(Object transformation records)
---------------
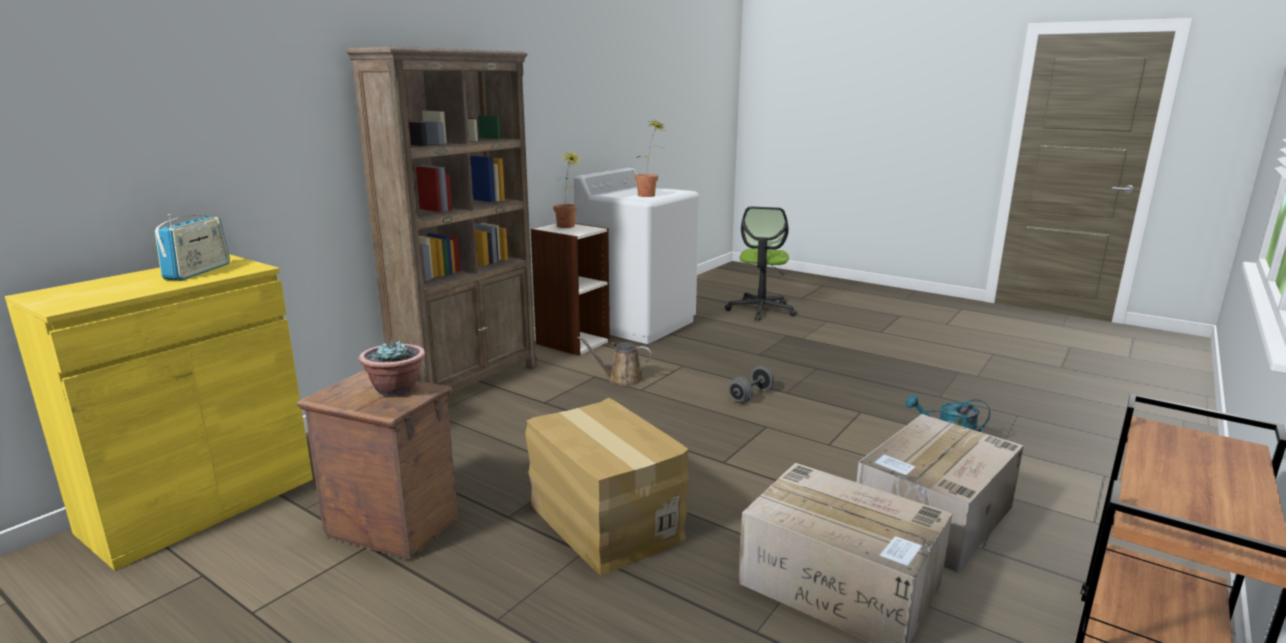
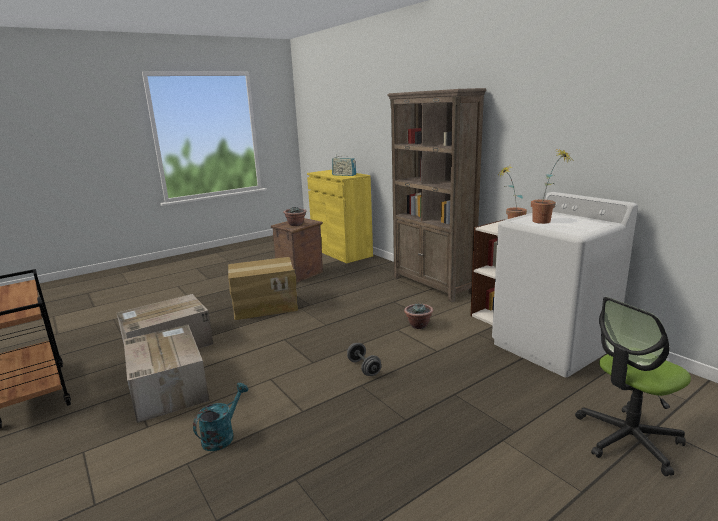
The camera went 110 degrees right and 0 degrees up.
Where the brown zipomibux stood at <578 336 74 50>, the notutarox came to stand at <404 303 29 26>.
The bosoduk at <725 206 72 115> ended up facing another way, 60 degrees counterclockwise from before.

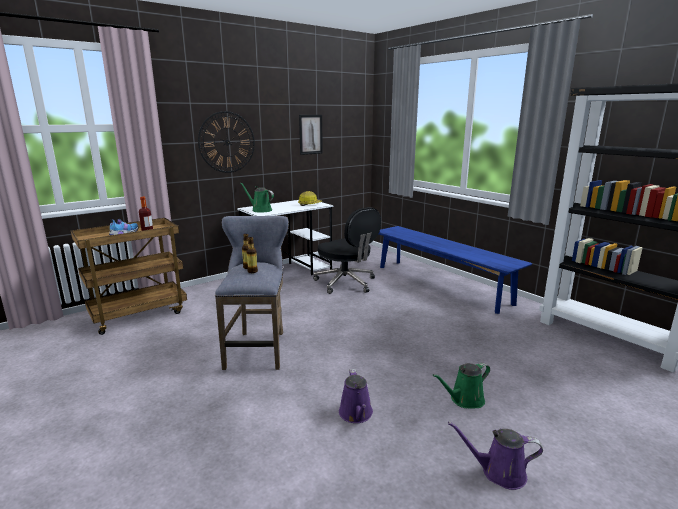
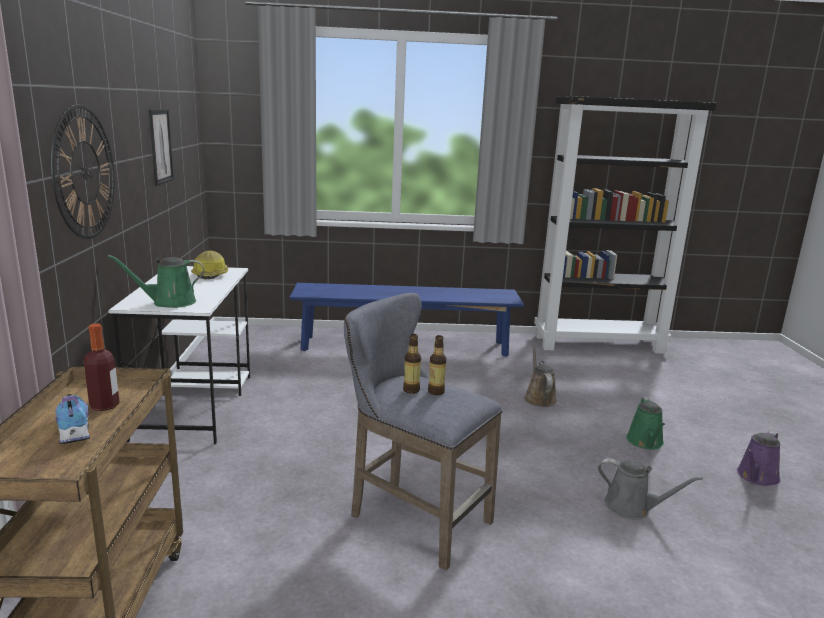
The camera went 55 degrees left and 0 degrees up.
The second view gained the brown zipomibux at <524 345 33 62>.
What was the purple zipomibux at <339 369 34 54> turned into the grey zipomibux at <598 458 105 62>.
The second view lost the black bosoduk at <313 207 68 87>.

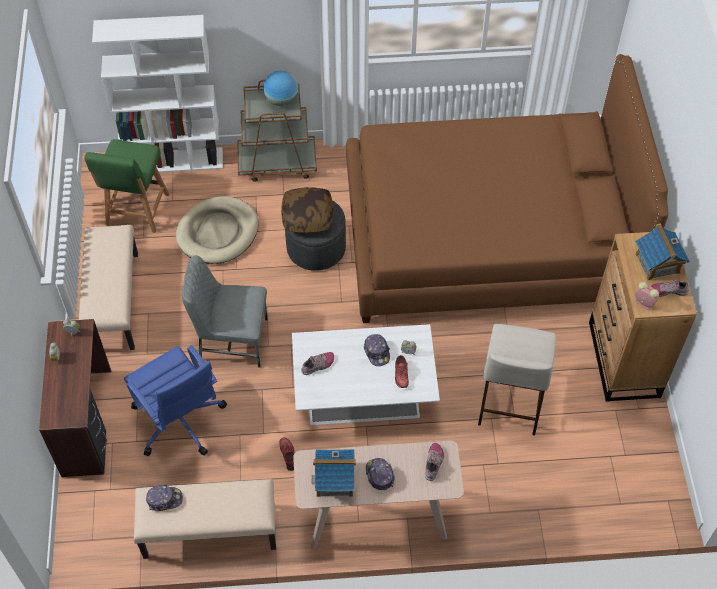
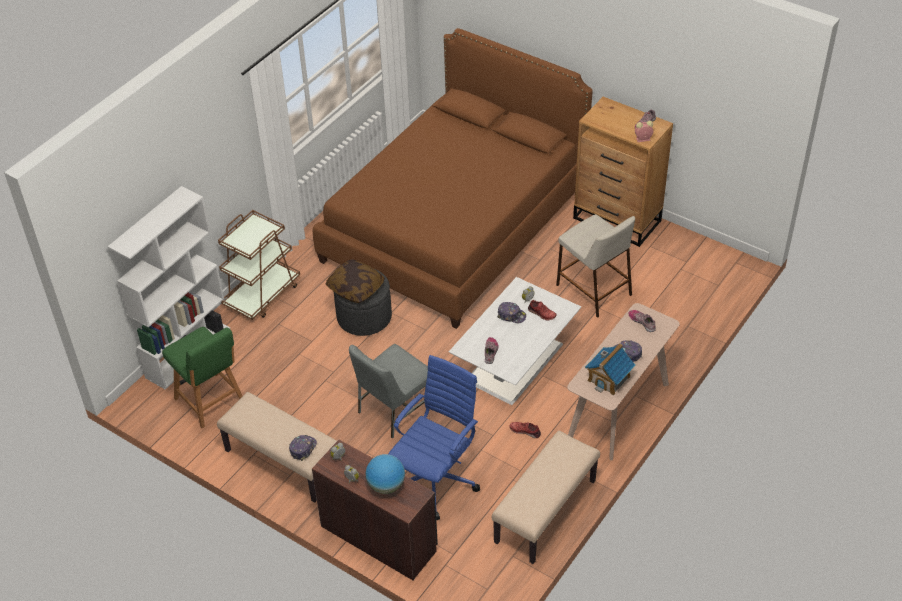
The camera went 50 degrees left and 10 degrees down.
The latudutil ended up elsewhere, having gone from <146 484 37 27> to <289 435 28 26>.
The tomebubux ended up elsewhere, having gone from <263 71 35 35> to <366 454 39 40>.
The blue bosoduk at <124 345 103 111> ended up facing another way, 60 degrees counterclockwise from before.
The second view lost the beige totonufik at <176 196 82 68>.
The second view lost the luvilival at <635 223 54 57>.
---------------
■ INSTRUCTIONS TO FOLLOW
Please hand back every entry above exactly, with no images in the copy.

■ RESPONSE
The camera went 110 degrees right and 0 degrees up.
Where the brown zipomibux stood at <578 336 74 50>, the notutarox came to stand at <404 303 29 26>.
The bosoduk at <725 206 72 115> ended up facing another way, 60 degrees counterclockwise from before.

The camera went 55 degrees left and 0 degrees up.
The second view gained the brown zipomibux at <524 345 33 62>.
What was the purple zipomibux at <339 369 34 54> turned into the grey zipomibux at <598 458 105 62>.
The second view lost the black bosoduk at <313 207 68 87>.

The camera went 50 degrees left and 10 degrees down.
The latudutil ended up elsewhere, having gone from <146 484 37 27> to <289 435 28 26>.
The tomebubux ended up elsewhere, having gone from <263 71 35 35> to <366 454 39 40>.
The blue bosoduk at <124 345 103 111> ended up facing another way, 60 degrees counterclockwise from before.
The second view lost the beige totonufik at <176 196 82 68>.
The second view lost the luvilival at <635 223 54 57>.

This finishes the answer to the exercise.